== SELECTED TEXT ==
=== Section Start ===
Pension funds could play a similar role in America, but they don’t. Instead, U.S. pension funds mimic Wall Street investment practices. In recent years, this led them to follow everyone else into the toxic sub-prime mortgage market. With $11 trillion of assets on the eve of the Great Recession, pensions helped bankroll risky investments that undermined the financial security of their own beneficiaries — the very people they were bound to protect.

Neither of the usual policy suspects, lack of regulatory oversight or poor enforcement, explains why pension funds are channeled into risky investments and don’t play a greater role in social investment. In fact, my research shows that the opposite is true. Tighter, not looser, regulations led to more speculative use of America’s retirement savings.
=== Section End ===
== GIVEN INFORMATION ==
=== Section Start ===
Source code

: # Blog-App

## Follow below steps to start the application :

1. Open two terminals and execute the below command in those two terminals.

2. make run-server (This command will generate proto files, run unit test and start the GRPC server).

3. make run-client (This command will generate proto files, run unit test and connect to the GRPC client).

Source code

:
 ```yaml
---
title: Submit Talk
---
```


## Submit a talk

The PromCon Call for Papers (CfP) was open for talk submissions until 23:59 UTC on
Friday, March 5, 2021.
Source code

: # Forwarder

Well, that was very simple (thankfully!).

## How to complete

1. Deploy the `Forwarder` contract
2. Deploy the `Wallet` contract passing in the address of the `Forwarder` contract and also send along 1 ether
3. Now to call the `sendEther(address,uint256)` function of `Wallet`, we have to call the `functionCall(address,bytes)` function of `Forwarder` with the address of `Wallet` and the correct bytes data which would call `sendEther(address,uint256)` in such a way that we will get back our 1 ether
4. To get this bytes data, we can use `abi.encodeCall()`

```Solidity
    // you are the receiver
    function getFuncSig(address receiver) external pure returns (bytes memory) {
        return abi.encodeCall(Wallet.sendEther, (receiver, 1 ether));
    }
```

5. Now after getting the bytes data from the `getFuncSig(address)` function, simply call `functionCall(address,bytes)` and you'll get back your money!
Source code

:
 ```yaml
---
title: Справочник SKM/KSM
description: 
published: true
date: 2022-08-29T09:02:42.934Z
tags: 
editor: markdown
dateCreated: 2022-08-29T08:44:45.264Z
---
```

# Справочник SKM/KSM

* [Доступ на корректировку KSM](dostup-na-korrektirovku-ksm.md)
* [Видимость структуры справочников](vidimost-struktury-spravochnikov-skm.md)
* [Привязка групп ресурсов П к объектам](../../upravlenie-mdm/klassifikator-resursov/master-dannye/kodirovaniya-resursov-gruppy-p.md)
=== Section End ===
== EXERCISE ==
According to the text on U.S. pension funds, how much in assets did pensions hold on the eve of the Great Recession?

== WRITTEN ANSWER ==
$11 trillion.